= 90 Minutes for Mandela =

Charity football match

90 Minutes for Mandela was a charity football match held on 18 July 2007 in Cape Town, South Africa, to mark the 89th birthday of Nelson Mandela. The match ended in a 3–3 draw between an African XI and a Rest of the World XI. Africa played in an all-white strip, while the Rest of the World team played in an all-black strip.
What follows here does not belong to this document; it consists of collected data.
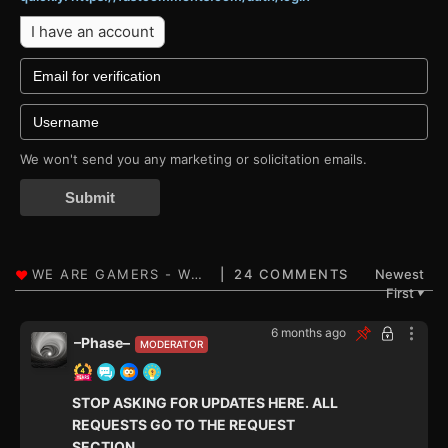
I have an account
We won't send you any marketing or solicitation emails.
Submit
24 COMMENTS
Newest
First
▼
6 months ago
–Phase–
MODERATOR
STOP ASKING FOR UPDATES HERE. ALL
REQUESTS GO TO THE REQUEST
SECTION.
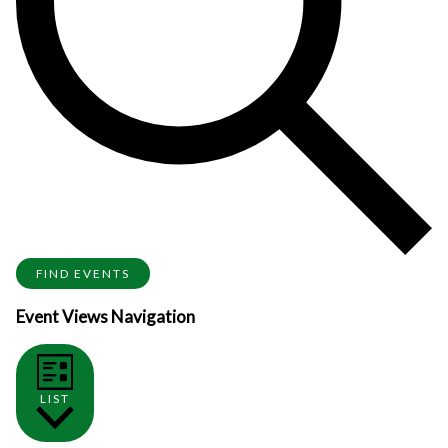
FIND EVENTS
Event Views Navigation
LIST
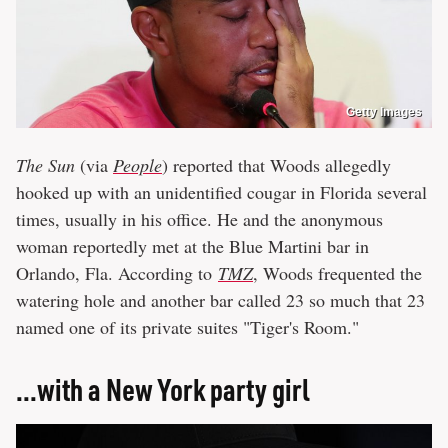
Getty Images
The Sun
(via
People
) reported that Woods allegedly
hooked up with an unidentified cougar in Florida several
times, usually in his office. He and the anonymous
woman reportedly met at the Blue Martini bar in
Orlando, Fla. According to
TMZ
, Woods frequented the
watering hole and another bar called 23 so much that 23
named one of its private suites "Tiger's Room."
...with a New York party girl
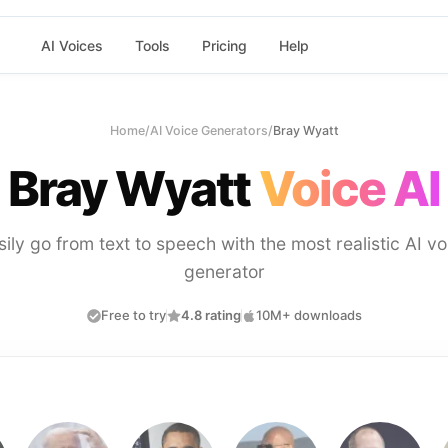
AI Voices
Tools
Pricing
Help
Home
/
AI Voice Generators
/
Bray Wyatt
Bray Wyatt
Voice AI
sily go from text to speech with the most realistic AI vo
generator
Free to try
4.8 rating
10M+ downloads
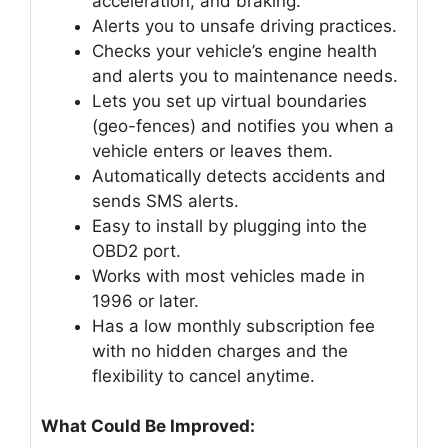
acceleration, and braking.
Alerts you to unsafe driving practices.
Checks your vehicle’s engine health
and alerts you to maintenance needs.
Lets you set up virtual boundaries
(geo-fences) and notifies you when a
vehicle enters or leaves them.
Automatically detects accidents and
sends SMS alerts.
Easy to install by plugging into the
OBD2 port.
Works with most vehicles made in
1996 or later.
Has a low monthly subscription fee
with no hidden charges and the
flexibility to cancel anytime.
What Could Be Improved:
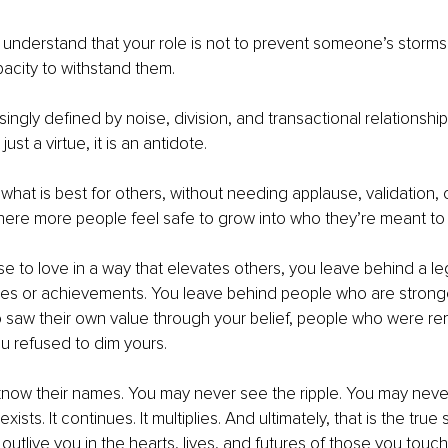
to understand that your role is not to prevent someone’s storms
pacity to withstand them.
singly defined by noise, division, and transactional relationship
just a virtue, it is an antidote.
what is best for others, without needing applause, validation, o
where more people feel safe to grow into who they’re meant t
to love in a way that elevates others, you leave behind a le
itles or achievements. You leave behind people who are strong
saw their own value through your belief, people who were rem
u refused to dim yours.
now their names. You may never see the ripple. You may never
t exists. It continues. It multiplies. And ultimately, that is the tr
 to outlive you in the hearts, lives, and futures of those you tou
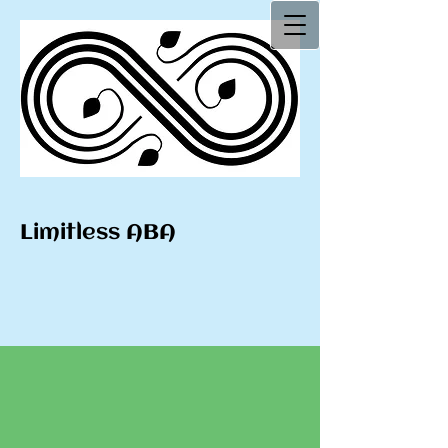
Limitless ABA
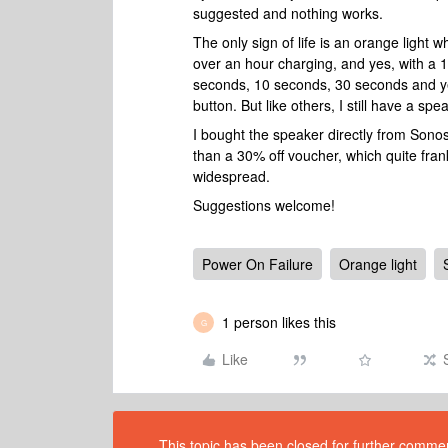
suggested and nothing works.
The only sign of life is an orange light 
over an hour charging, and yes, with a 
seconds, 10 seconds, 30 seconds and ye
button. But like others, I still have a sp
I bought the speaker directly from Sono
than a 30% off voucher, which quite frank
widespread.
Suggestions welcome!
Power On Failure
Orange light
1 person likes this
G
Like
This topic has been closed for further comment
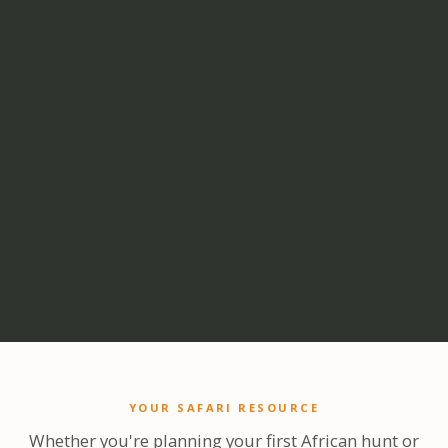
YOUR SAFARI RESOURCE
Whether you're planning your first African hunt or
A few hours before the game, Sepp Blatter granted honorary membership of FIFA to the Makana Football Association, a football league set up by prisoners on Robben Island, where Mandela was imprisoned.

Mandela did not attend the match, he did though, send a message via video. Proceeds of the match went to programmes supported by the Nelson Mandela Foundation. Before the game an official match shirt was presented to Mandela with the number 89 on the reverse.

==Match result==
The match, played in front of a crowd of 35,412 ended in a 3–3 draw between an African XI and a Rest of the World XI. Iván Zamorano, Ruud Gullit and Julen Guerrero scored for the Rest of the World with Abedi Pele and Hossam Hassan (2) scoring for the Africans.

==Squads==
Pelé kicked the match off ceremonially. Over 50 players were selected to appear in the match, to represent the two teams. Though the final line up for each team is as per below.

===Africa XI===
The Africa XI was coached by Jean Manga-Onguene of Cameroon and Jomo Sono of South Africa.

| No. | Pos. | Nation | Player |
|---|---|---|---|
| 1 | GK | CMR | Jacques Songo'o |
| 2 | DF | NGA | Austin Eguavoen |
| 3 | DF | CMR | Stephen Tataw |
| 4 | DF | NGA | Stephen Keshi |
| 6 | FW | RSA | Phil Masinga |
| 7 | FW | CMR | François Omam-Biyik |
| 8 | FW | ALG | Rabah Madjer |
| 9 | FW | CMR | Samuel Eto'o |
| 10 | FW | GHA | Abedi Pele |

| No. | Pos. | Nation | Player |
|---|---|---|---|
| 11 | FW | ZAM | Kalusha Bwalya |
| 12 | GK | RSA | Andre Arendse |
| 14 | FW | NGA | Daniel Amokachi |
| 15 | DF | RSA | Doctor Khumalo |
| 16 | FW | NGA | Samson Siasia |
| 17 | MF | TUN | Zoubeir Baya |
| 20 | FW | LBR | George Weah |
| 21 | FW | COD | Lomana LuaLua |
| 22 | FW | EGY | Hossam Hassan |

===Rest of the World XI===
The Rest of the World XI was coached by Roy Hodgson of England and Claude Le Roy of France.

| No. | Pos. | Nation | Player |
|---|---|---|---|
| 1 | GK | ESP | Andoni Zubizarreta |
| 4 | DF | ENG | Gary Mabbutt |
| 5 | DF | RSA | Mark Fish |
| 6 | MF | FRA | Christian Karembeu |
| 7 | FW | NZL | Wynton Rufer |
| 8 | MF | ESP | Julen Guerrero |
| 9 | FW | ESP | Emilio Butragueño |
| 11 | FW | IRN | Ali Daei |

| No. | Pos. | Nation | Player |
|---|---|---|---|
| 13 | FW | CHI | Iván Zamorano |
| 14 | FW | CMR | Patrick M'Boma |
| 15 | FW | CIV | Youssouf Falikou Fofana |
| 16 | FW | KOR | Kim Joo-Sung |
| 18 | MF | BRA | Leonardo Araújo |
| 19 | DF | RSA | Lucas Radebe |
| 20 | MF | NED | Ruud Gullit |
| 22 | FW | SUI | Stéphane Chapuisat |

==Nelson Mandela Farewell Game==
FIFA organised a similar all-star match on 17 August 1999 to honour Mandela when he stepped down as South African president, which was held at Ellis Park in Johannesburg in front of a crowd of 40,000 between a Mandela XI, which featured, among others, Lucas Radebe, Mark Fish, Celestine Babayaro, Samuel Kuffour, Kalusha Bwalya, Hossam Hassan, Benni McCarthy, Nwankwo Kanu, Titi Camara and Shabani Nonda and a FIFA World XI which included, among others, Jorge Campos, Taribo West, Rigobert Song, Branco, Dunga, Thomas Häßler, Mustapha Hadji, Luis Hernández, Viorel Moldovan, Murat Yakin, Lubomir Moravcik, Abedi Pele and Jean-Pierre Papin. That particular match ended 2–2.